For centuries, the model of joining the tribe dominated halachic thinking. At the same time, rabbis have argued over whether a person had to show religious motives to be allowed through the gates of rebirth. But everyone has agreed on this: Giyyur is irreversible. A convert who doesn't keep the commandments is precisely like a Jew born of a Jewish mother who eats treif. Both are still Jewish.

In the last century or so, as Sagi and Zohar show, a new approach to giyyur has developed in ultra-Orthodoxy. First, some rabbis began to require converts to have inner sincerity in accepting the commandments "for the sake of heaven." Demanding an inner feeling was a fundamental innovation. Since the 1980s one Israeli rabbi, Gedalya Axelrod, has promoted an even more radical innovation: If a convert does not strictly follow religious law, we can deduce that she was insincere at the time of conversion. So the conversion is void. Therefore, all conversions are conditional on converts current behavior. Axelrod's revolutionary view has gained support among Israeli rabbinic court judges and underlies the lower court decision that was just upheld by the Supreme Rabbinic Court.

In the past, many Orthodox Zionists defended Israel's state rabbinate by arguing that it preserved "one Jewish people." No one but the rabbinate could perform marriage, divorce or conversion, and everyone accepted the rabbinate's decisions.

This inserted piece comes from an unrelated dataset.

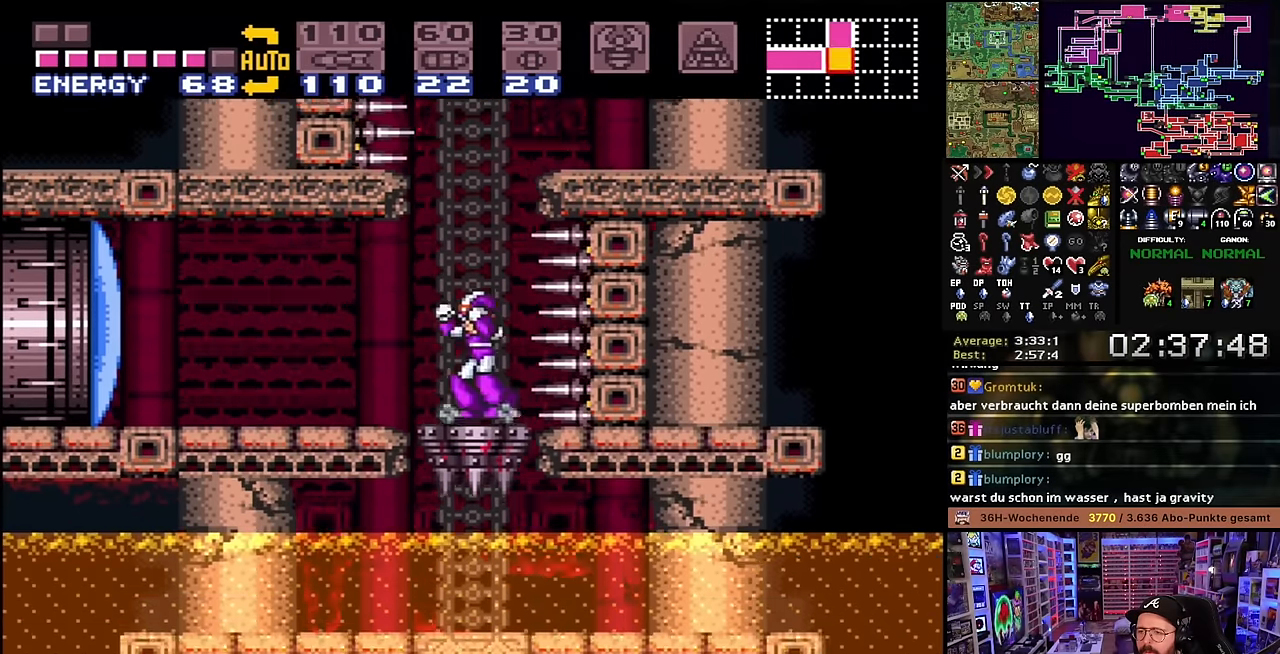
{"buttons": ["B", "DPAD_LEFT"], "events": [[33, "B", "down"], [500, "DPAD_LEFT", "down"]]}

Gershom Gorenberg is a Jerusalem-based journalist and the author of The Accidental Empire: Israel and the Birth of the Settlements, 1967-1977.

Brit-Am Comment:
The author of the above article has an anti-Jewish anti-religious agenda as may be seen by his activities against Jewish settlement in the Holy Land.  He is also exaggerating. And he is inaccurate. No real innovation has been introduced but rather an always existing opinion brought more into focus.
The article however does highlight a problem.
Too many non-Jews are converting to Judaism without intending to try to keep the commandments.
This is causing a reaction and may make conversion more difficult for those who are genuine applicants and who in some cases face a difficult enough task as it is.